Recovery from secondary and basal tillers is underway in most areas of Kansas now, since the weather has been warm for the past week to 10 days, the agronomist says.

"In some cases, secondary tillers were small at the time of the freeze and were not seriously damaged. If both primary and secondary tillers were damaged, the new re-growth will have to come from the base of the plants. In either case, re-growth from secondary or basal tillers will need good growing conditions in April and May to make a viable head."

Expected yield reductions vary considerably from one field to the next.

"There are some cases where it appears almost all the tillers were killed down to the crown and the crop is growing back very slowly, if at all. In those cases, the yield loss will be nearly complete and if possible, producers should consider re-cropping or harvesting the crop for forage. It would probably not be cost-effective to harvest a crop of 10 bushels per acre or less," he says.

Shroyer says some fields are showing good re-growth from the secondary and basal tillers. But even where re-growth is occurring rapidly, yields will likely be reduced by at least half or more. Yields depend greatly on weather conditions from now until harvest - which will probably be about two weeks or so later than normal if the primary tillers were killed.

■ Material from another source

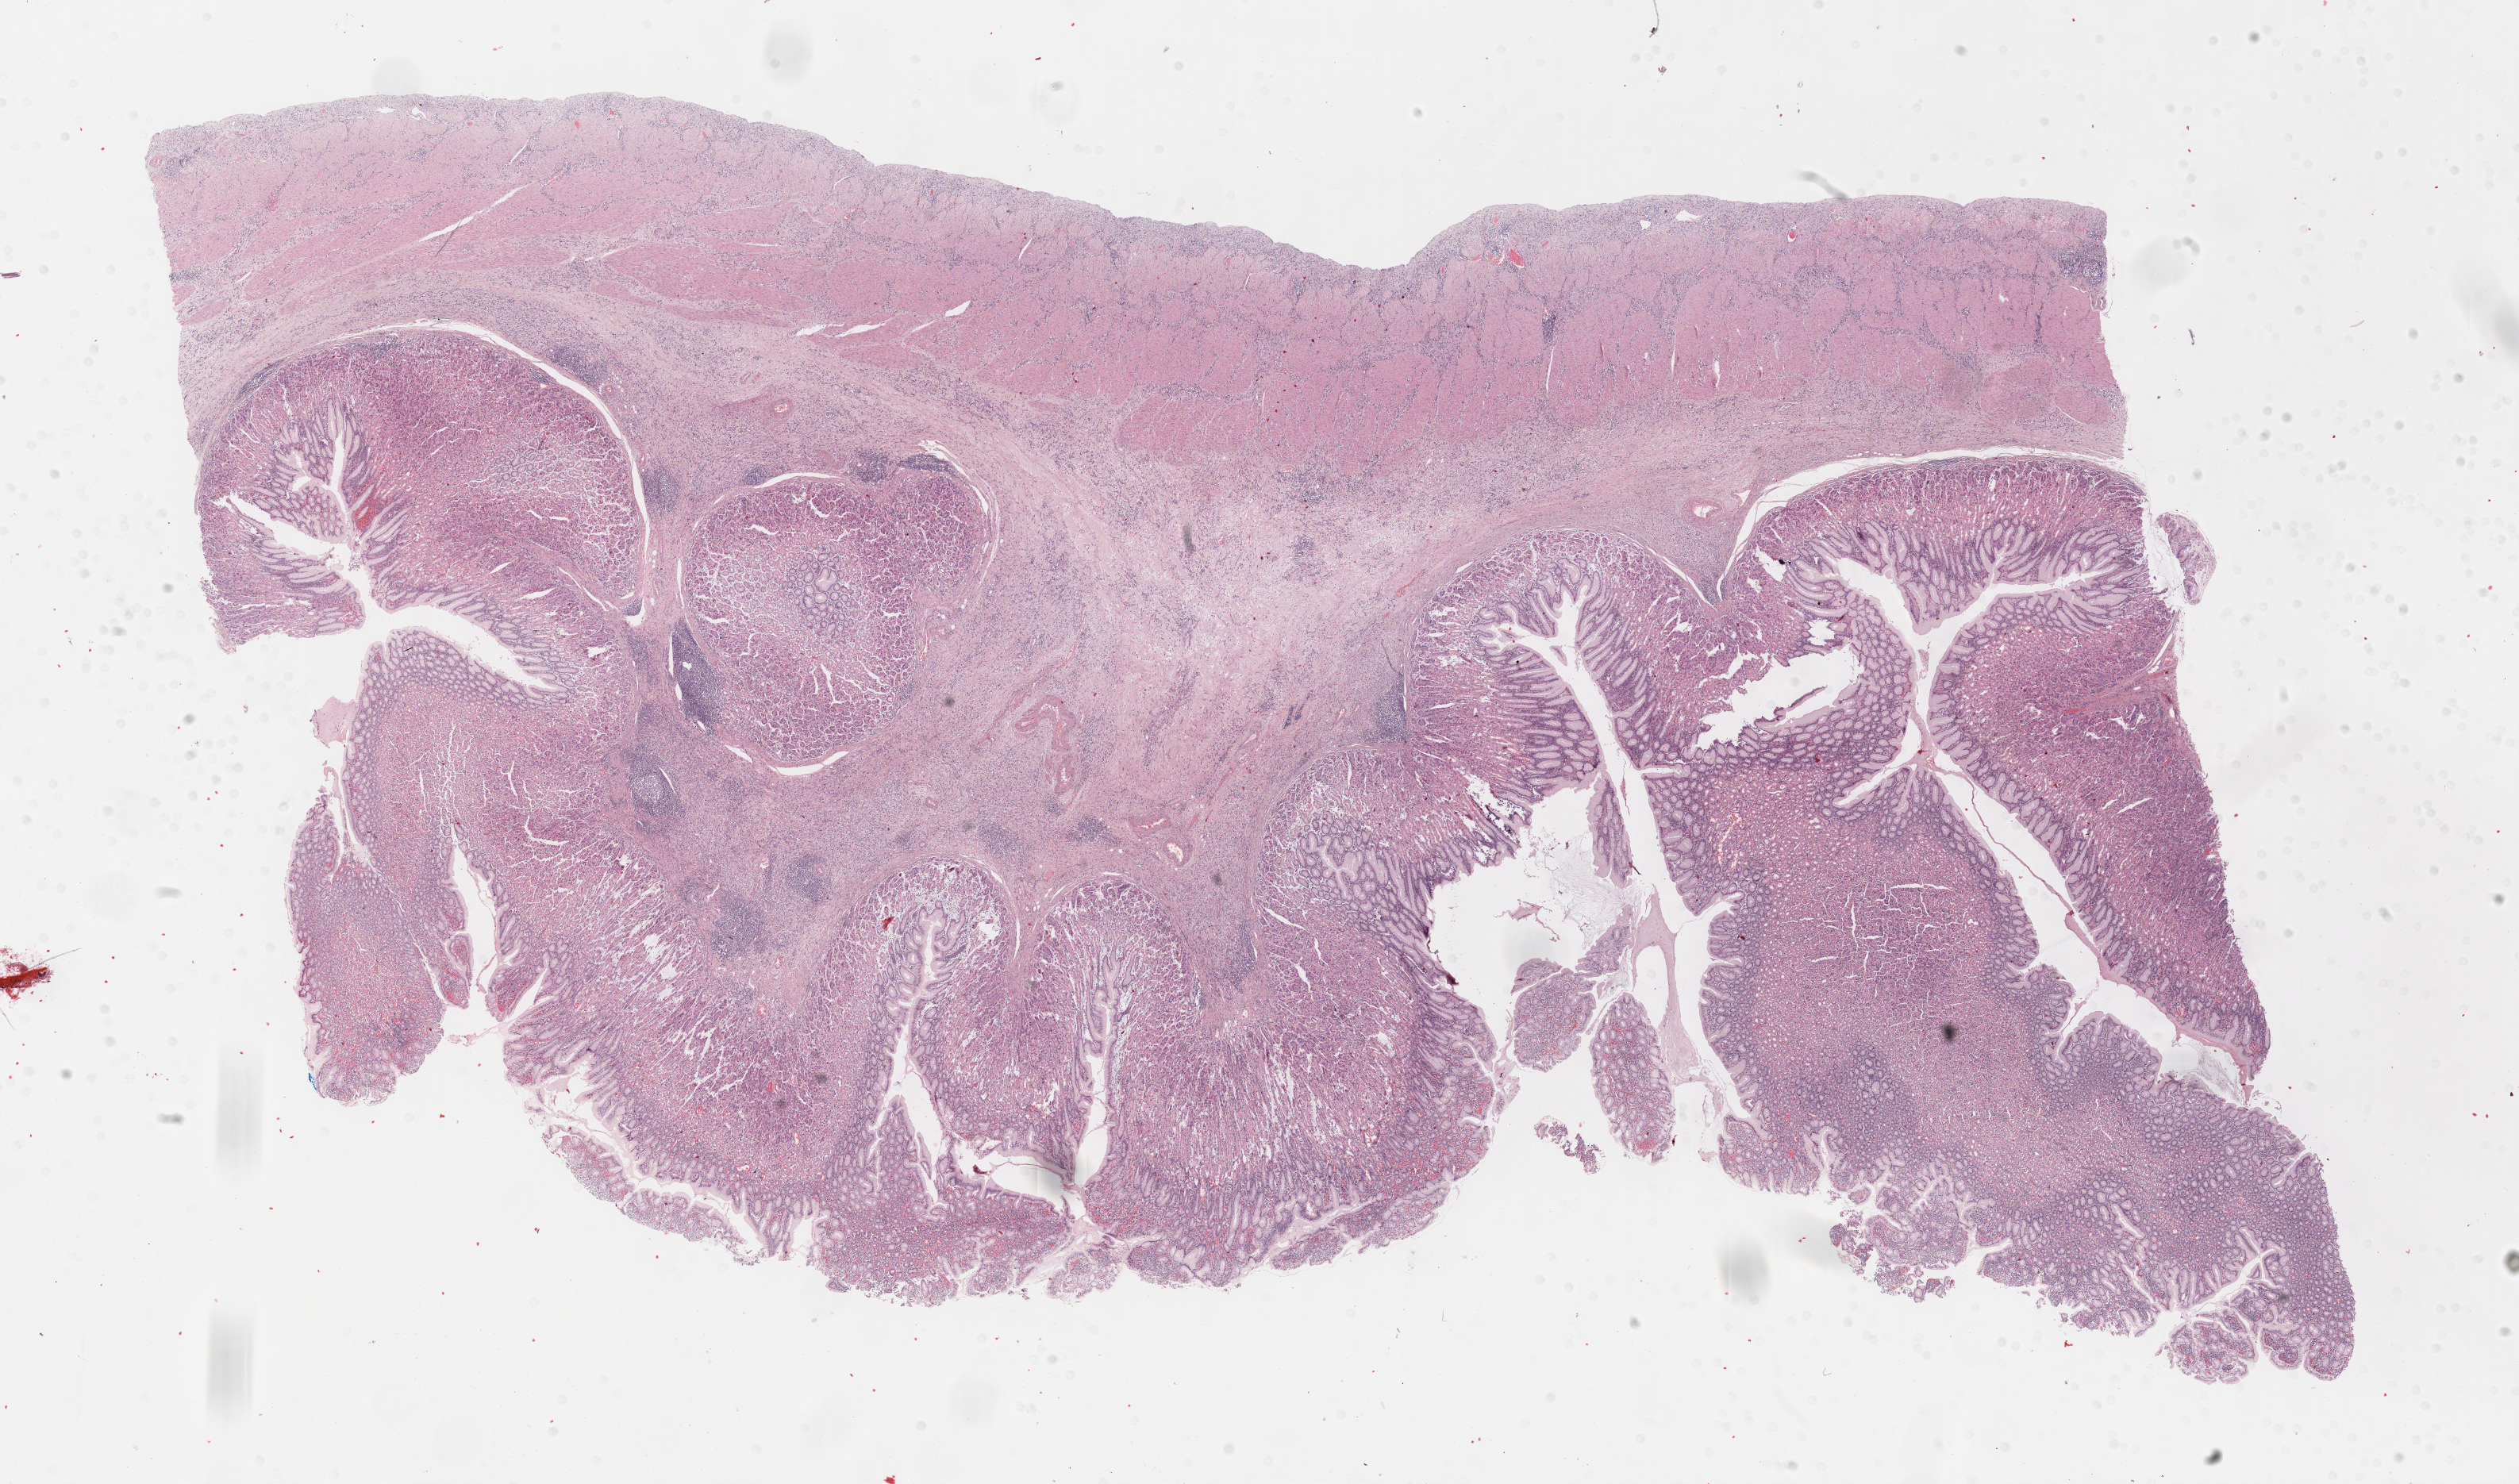
Whole-slide histology image, H&E, whole scanned area (about 25.7 x 15.1 mm, from a 40x scan) shown as a low-resolution overview, formalin-fixed paraffin-embedded (FFPE) diagnostic section, stomach, primary tumour sample. Patient: female, age at initial diagnosis 52 years. Histologic grade: G3 (poorly differentiated).
AJCC pathologic stage: IIIB (7th edition). Diagnosis: Carcinoma, diffuse type (fundus of stomach). Lymph nodes positive (case pathology): 13 of 22 examined.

"On the positive side, soil moisture and nitrogen levels are good, and could help the recovery. If surviving tillers are already more than a foot tall and growing rapidly, the yield losses will probably not be a severe as where the re-growth is just now getting started. Weeds and leaf diseases could threaten the ability of the crop to recover, however, and may limit yields," Shroyer says.

If the crop does re-grow from secondary and basal tillers, producers will probably notice that the crop has a very ragged appearance at harvest time, he added.